Problem description: Can you transcribe every entry word for word, skipping the images?

Records drawn from a dataset:

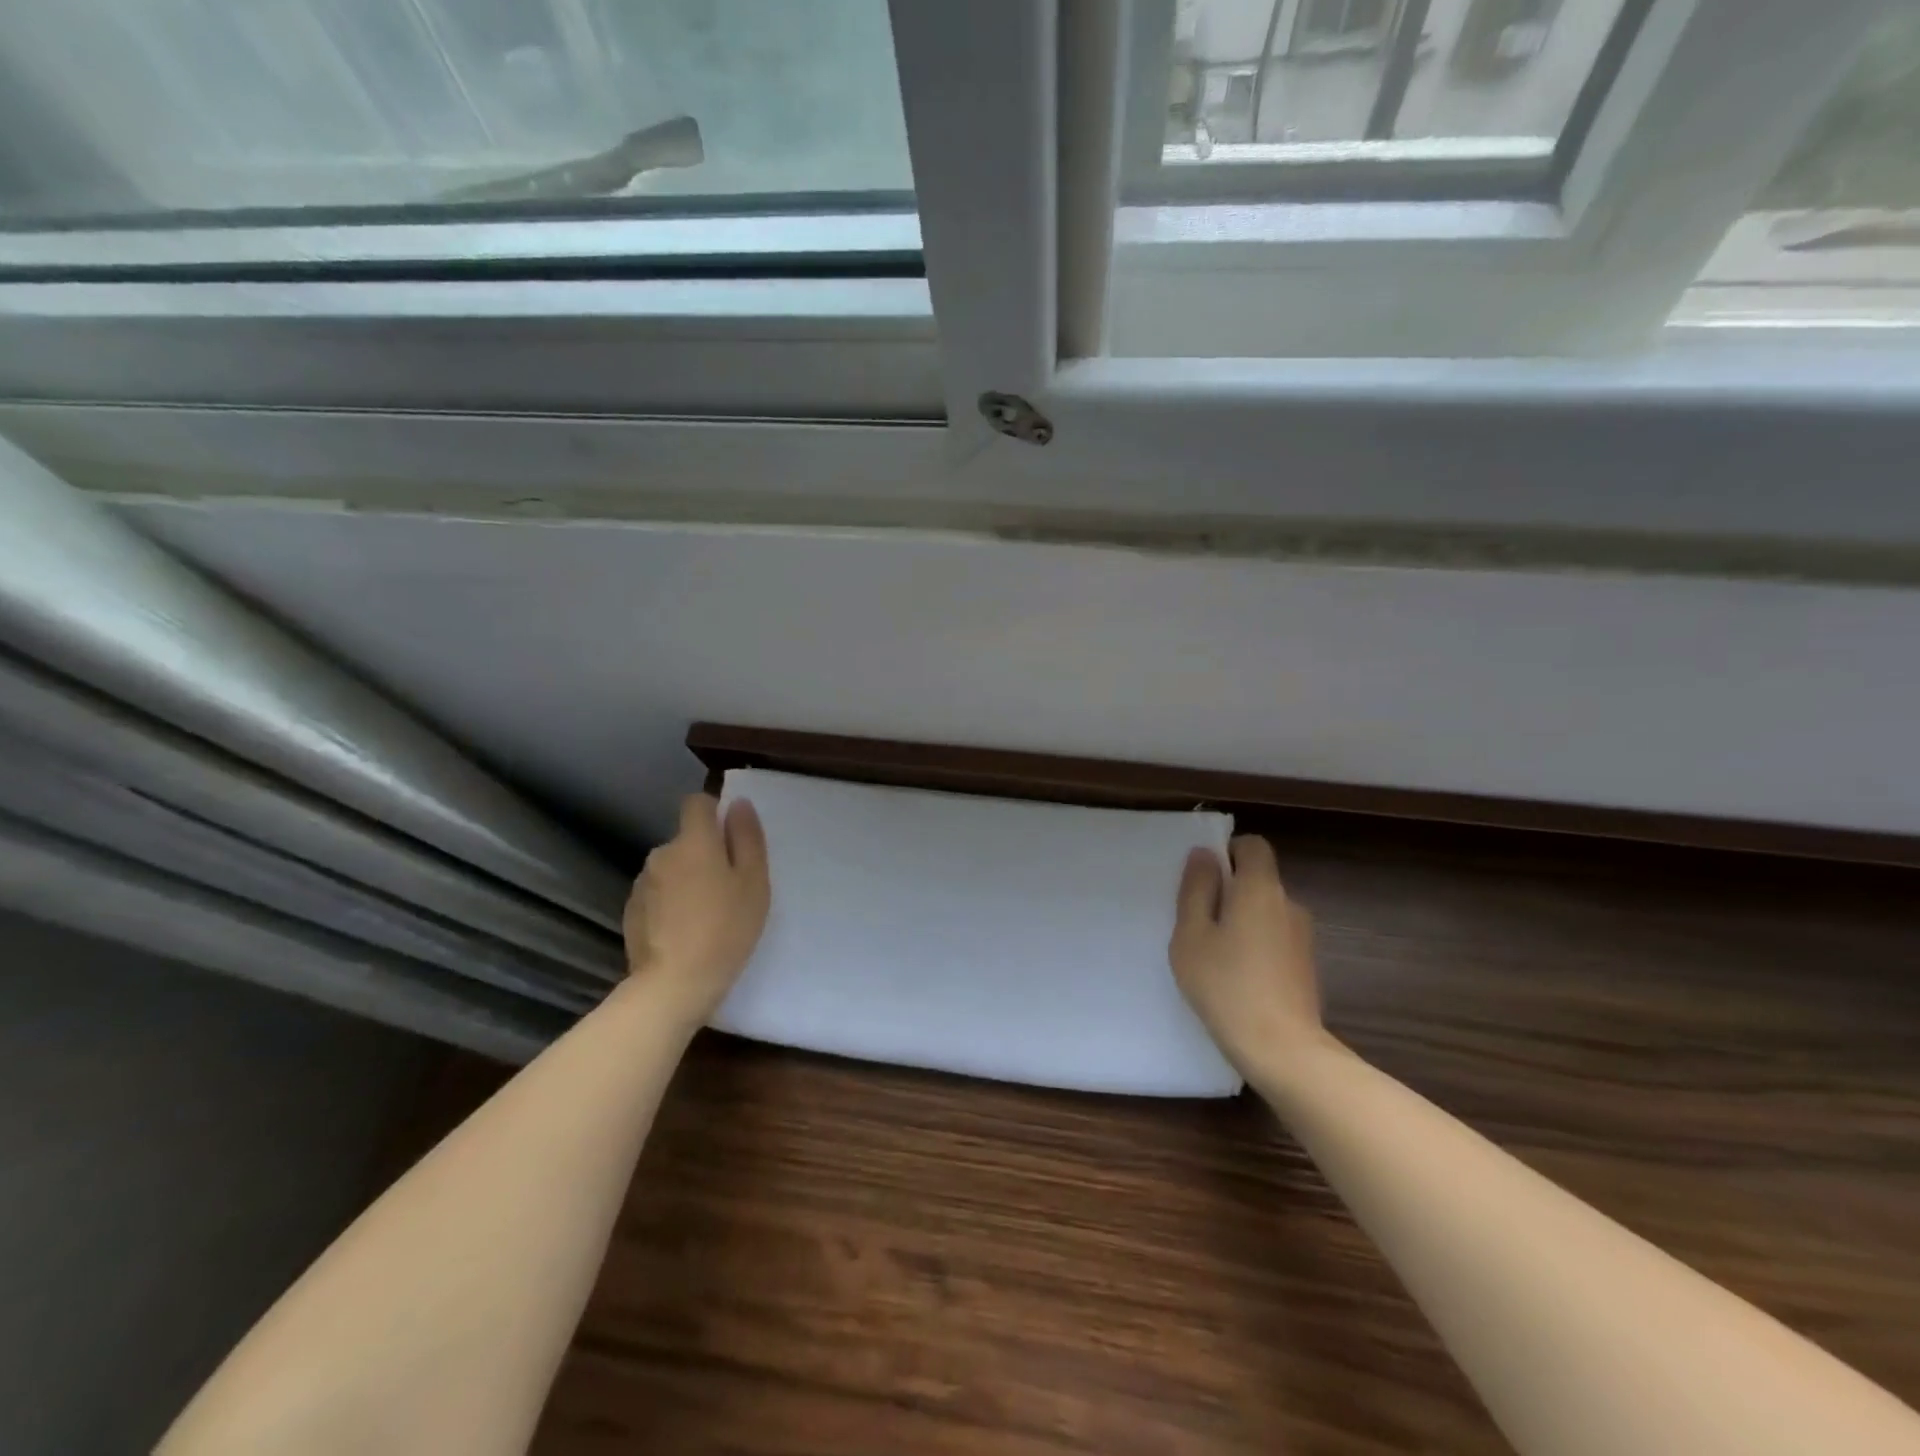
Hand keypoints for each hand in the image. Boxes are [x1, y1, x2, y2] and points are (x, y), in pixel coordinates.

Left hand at [622, 794, 769, 1027]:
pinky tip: (683, 930)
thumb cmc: (726, 929)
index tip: (731, 838)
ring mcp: (642, 884)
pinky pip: (657, 894)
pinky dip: (670, 903)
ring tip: (705, 913)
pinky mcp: (631, 912)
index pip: (696, 803)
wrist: (673, 985)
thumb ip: (747, 838)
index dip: (713, 812)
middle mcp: (662, 854)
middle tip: (728, 887)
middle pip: (685, 840)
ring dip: (686, 879)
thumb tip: (738, 804)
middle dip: (704, 853)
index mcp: (693, 841)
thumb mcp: (753, 882)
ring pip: (671, 868)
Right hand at [1170, 834, 1332, 1081]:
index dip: (1228, 852)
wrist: (1283, 1051)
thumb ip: (1196, 890)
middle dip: (1229, 890)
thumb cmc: (1226, 986)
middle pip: (1258, 879)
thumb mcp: (1192, 935)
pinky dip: (1256, 945)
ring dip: (1242, 920)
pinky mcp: (1306, 965)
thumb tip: (1204, 854)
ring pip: (1266, 911)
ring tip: (1214, 954)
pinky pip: (1275, 937)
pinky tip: (1237, 977)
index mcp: (1260, 889)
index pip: (1253, 846)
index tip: (1203, 879)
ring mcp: (1302, 936)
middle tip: (1198, 921)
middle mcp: (1288, 904)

Result for this exercise:
Hand keypoints for each hand in the image. Boxes are [x1, y1, x2, y2] and points are (x, y), in pixel coordinates.

Left hand at [622, 794, 769, 1027]:
pinky tip: (683, 930)
thumb cmc: (726, 929)
index tip: (731, 838)
ring mcp: (642, 884)
pinky pip: (657, 894)
pinky dip: (670, 903)
ring tip: (705, 913)
pinky mcp: (631, 912)
index pip: (696, 803)
wrist: (673, 985)
thumb ip: (747, 838)
index dip: (713, 812)
middle mcp: (662, 854)
middle tip: (728, 887)
middle pip: (685, 840)
ring dip: (686, 879)
thumb tip: (738, 804)
middle dip: (704, 853)
index mcp: (693, 841)
thumb mcp: (753, 882)
ring pip: (671, 868)
Right hand at [1170, 834, 1332, 1081]:
index dip: (1228, 852)
wrist: (1283, 1051)
thumb ip: (1196, 890)
middle dip: (1229, 890)
thumb cmc: (1226, 986)
middle pip: (1258, 879)
thumb mcp: (1192, 935)
pinky dip: (1256, 945)
ring dip: (1242, 920)
pinky mcp: (1306, 965)
thumb tip: (1204, 854)
ring pip: (1266, 911)
ring tip: (1214, 954)
pinky pip: (1275, 937)
pinky tip: (1237, 977)
index mcp: (1260, 889)
index pip: (1253, 846)
index tip: (1203, 879)
ring mcp: (1302, 936)
middle tip: (1198, 921)
middle mcp: (1288, 904)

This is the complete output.